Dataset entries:
━━━━━━━━━━━━━━━━━━━━━━━━━━━━━━

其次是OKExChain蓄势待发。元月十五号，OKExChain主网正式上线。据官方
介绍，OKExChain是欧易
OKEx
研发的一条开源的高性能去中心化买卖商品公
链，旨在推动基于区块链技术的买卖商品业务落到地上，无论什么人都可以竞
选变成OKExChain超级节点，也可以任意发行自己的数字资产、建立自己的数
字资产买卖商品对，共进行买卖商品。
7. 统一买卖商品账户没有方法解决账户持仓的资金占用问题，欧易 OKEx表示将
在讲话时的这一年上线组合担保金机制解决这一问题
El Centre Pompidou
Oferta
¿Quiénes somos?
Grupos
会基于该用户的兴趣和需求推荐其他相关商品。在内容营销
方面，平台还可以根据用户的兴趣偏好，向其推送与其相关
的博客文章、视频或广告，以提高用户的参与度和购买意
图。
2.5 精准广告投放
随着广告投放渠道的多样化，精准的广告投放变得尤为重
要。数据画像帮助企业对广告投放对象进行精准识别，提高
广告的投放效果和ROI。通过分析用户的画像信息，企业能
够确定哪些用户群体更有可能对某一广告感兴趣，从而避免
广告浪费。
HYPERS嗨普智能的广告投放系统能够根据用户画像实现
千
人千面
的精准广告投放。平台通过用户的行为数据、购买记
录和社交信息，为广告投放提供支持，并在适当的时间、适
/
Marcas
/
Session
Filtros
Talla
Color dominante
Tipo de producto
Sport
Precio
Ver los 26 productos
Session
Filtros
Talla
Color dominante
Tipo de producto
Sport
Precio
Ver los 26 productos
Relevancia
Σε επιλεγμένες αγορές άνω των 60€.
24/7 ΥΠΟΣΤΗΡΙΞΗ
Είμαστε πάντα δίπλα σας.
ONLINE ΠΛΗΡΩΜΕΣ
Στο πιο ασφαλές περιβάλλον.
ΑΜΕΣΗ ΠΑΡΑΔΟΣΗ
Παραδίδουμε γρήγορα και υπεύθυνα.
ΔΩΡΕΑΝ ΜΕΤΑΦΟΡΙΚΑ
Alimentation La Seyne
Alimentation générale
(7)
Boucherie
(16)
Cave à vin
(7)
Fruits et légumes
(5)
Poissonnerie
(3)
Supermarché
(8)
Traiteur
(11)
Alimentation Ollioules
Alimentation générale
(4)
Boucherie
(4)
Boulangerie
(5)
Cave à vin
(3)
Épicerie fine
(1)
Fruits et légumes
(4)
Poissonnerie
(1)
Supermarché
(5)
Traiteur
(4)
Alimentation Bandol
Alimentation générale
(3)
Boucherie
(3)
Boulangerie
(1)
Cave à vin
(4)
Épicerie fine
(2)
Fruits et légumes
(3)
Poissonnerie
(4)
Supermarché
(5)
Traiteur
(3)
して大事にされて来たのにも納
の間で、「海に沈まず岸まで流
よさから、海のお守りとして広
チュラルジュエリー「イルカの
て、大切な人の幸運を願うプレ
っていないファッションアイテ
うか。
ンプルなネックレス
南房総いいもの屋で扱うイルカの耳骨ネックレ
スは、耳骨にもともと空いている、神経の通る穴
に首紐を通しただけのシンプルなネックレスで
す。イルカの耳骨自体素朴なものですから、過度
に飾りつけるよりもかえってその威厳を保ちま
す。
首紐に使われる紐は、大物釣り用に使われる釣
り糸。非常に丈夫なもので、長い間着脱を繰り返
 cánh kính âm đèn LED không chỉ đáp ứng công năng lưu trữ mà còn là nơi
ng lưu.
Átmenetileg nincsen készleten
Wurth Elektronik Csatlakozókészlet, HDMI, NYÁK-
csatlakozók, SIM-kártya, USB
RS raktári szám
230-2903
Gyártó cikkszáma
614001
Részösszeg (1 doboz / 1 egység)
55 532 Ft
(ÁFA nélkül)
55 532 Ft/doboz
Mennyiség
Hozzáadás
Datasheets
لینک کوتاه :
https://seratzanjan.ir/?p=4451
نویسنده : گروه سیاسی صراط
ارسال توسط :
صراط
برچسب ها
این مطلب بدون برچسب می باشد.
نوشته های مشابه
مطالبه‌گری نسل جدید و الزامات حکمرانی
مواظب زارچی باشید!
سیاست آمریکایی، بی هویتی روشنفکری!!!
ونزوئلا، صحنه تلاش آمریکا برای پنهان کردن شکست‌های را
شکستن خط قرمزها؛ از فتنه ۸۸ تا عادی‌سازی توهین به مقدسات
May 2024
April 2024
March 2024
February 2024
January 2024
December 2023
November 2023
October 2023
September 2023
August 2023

━━━━━━━━━━━━━━━━━━━━━━━━━━━━━━

■ TASK INSTRUCTIONS:
One stretch of the lines above is wanted, from the line that contains "Είμαστε πάντα δίπλα σας." through the line that contains "October 2023". Output it exactly.

■ TASK ANSWER:
Είμαστε πάντα δίπλα σας.
ONLINE ΠΛΗΡΩΜΕΣ
Στο πιο ασφαλές περιβάλλον.
ΑΜΕΣΗ ΠΑΡΑΔΟΣΗ
Παραδίδουμε γρήγορα και υπεύθυνα.
ΔΩΡΕΑΝ ΜΕΤΑΦΟΡΙΚΑ
Alimentation La Seyne
Alimentation générale
(7)
Boucherie
(16)
Cave à vin
(7)
Fruits et légumes
(5)
Poissonnerie
(3)
Supermarché
(8)
Traiteur
(11)
Alimentation Ollioules
Alimentation générale
(4)
Boucherie
(4)
Boulangerie
(5)
Cave à vin
(3)
Épicerie fine
(1)
Fruits et légumes
(4)
Poissonnerie
(1)
Supermarché
(5)
Traiteur
(4)
Alimentation Bandol
Alimentation générale
(3)
Boucherie
(3)
Boulangerie
(1)
Cave à vin
(4)
Épicerie fine
(2)
Fruits et légumes
(3)
Poissonnerie
(4)
Supermarché
(5)
Traiteur
(3)
して大事にされて来たのにも納
の間で、「海に沈まず岸まで流
よさから、海のお守りとして広
チュラルジュエリー「イルカの
て、大切な人の幸運を願うプレ
っていないファッションアイテ
うか。
ンプルなネックレス
南房総いいもの屋で扱うイルカの耳骨ネックレ
スは、耳骨にもともと空いている、神経の通る穴
に首紐を通しただけのシンプルなネックレスで
す。イルカの耳骨自体素朴なものですから、過度
に飾りつけるよりもかえってその威厳を保ちま
す。
首紐に使われる紐は、大物釣り用に使われる釣
り糸。非常に丈夫なもので、長い間着脱を繰り返
 cánh kính âm đèn LED không chỉ đáp ứng công năng lưu trữ mà còn là nơi
ng lưu.
Átmenetileg nincsen készleten
Wurth Elektronik Csatlakozókészlet, HDMI, NYÁK-
csatlakozók, SIM-kártya, USB
RS raktári szám
230-2903
Gyártó cikkszáma
614001
Részösszeg (1 doboz / 1 egység)
55 532 Ft
(ÁFA nélkül)
55 532 Ft/doboz
Mennyiség
Hozzáadás
Datasheets
لینک کوتاه :
https://seratzanjan.ir/?p=4451
نویسنده : گروه سیاسی صراط
ارسال توسط :
صراط
برچسب ها
این مطلب بدون برچسب می باشد.
نوشته های مشابه
مطالبه‌گری نسل جدید و الزامات حکمرانی
مواظب زارچی باشید!
سیاست آمریکایی، بی هویتی روشنفکری!!!
ونزوئلا، صحنه تلاش آمریکا برای پنهان کردن شکست‌های را
شکستن خط قرمزها؛ از فتنه ۸۸ تا عادی‌سازی توهین به مقدسات
May 2024
April 2024
March 2024
February 2024
January 2024
December 2023
November 2023
October 2023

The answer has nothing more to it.